Japanese Yen technical analysis: Right-hand triangle in an uptrend
USD/JPY is in an overall uptrend, rising on long-term, intermediate, and short-term bases.
It is expected to continue this trend higher, with the next major target at the 152.00 highs achieved in October 2022.
The pair is completing what appears to be an ascending triangle on the daily chart and a decisive break above the 150.16 highs of October 3 would provide confirmation of a breakout – also with a target in or around the 152s.
US Dollar vs Japanese Yen: Daily Chart
In technical terms, a ‘decisive break’ consists of a long green daily candlestick that pierces cleanly above the critical level in question and then closes near to the high of the day. It can also mean three up days in a row that break cleanly above the level, with the final day closing near its high.
Triangles are sometimes the penultimate formations in a trend, suggesting the current uptrend may be nearing its culmination point.
Japanese Yen FAQs
The Japanese Yen (JPY) is one of the world’s most traded currencies. Its value is broadly determined by the performance of the Japanese economy, but more specifically by the Bank of Japan’s policy, the differential between Japanese and US bond yields, or risk sentiment among traders, among other factors.
One of the Bank of Japan’s mandates is currency control, so its moves are key for the Yen. The BoJ has directly intervened in currency markets sometimes, generally to lower the value of the Yen, although it refrains from doing it often due to political concerns of its main trading partners. The current BoJ ultra-loose monetary policy, based on massive stimulus to the economy, has caused the Yen to depreciate against its main currency peers. This process has exacerbated more recently due to an increasing policy divergence between the Bank of Japan and other main central banks, which have opted to increase interest rates sharply to fight decades-high levels of inflation.

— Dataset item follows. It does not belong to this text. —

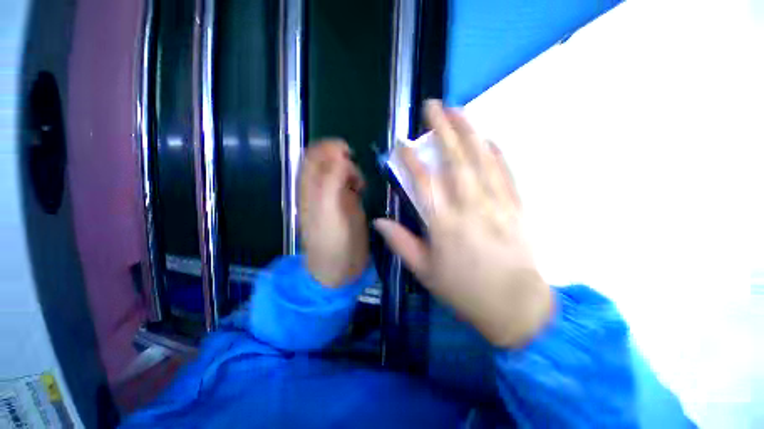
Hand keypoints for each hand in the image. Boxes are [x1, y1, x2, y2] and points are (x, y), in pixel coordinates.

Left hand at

The BoJ’s stance of sticking to ultra-loose monetary policy has led to a widening policy divergence with other central banks, particularly with the US Federal Reserve. This supports a widening of the differential between the 10-year US and Japanese bonds, which favors the US Dollar against the Japanese Yen.
The Japanese Yen is often seen as a safe-haven investment. This means that in times of market stress, investors are more likely to put their money in the Japanese currency due to its supposed reliability and stability. Turbulent times are likely to strengthen the Yen’s value against other currencies seen as more risky to invest in.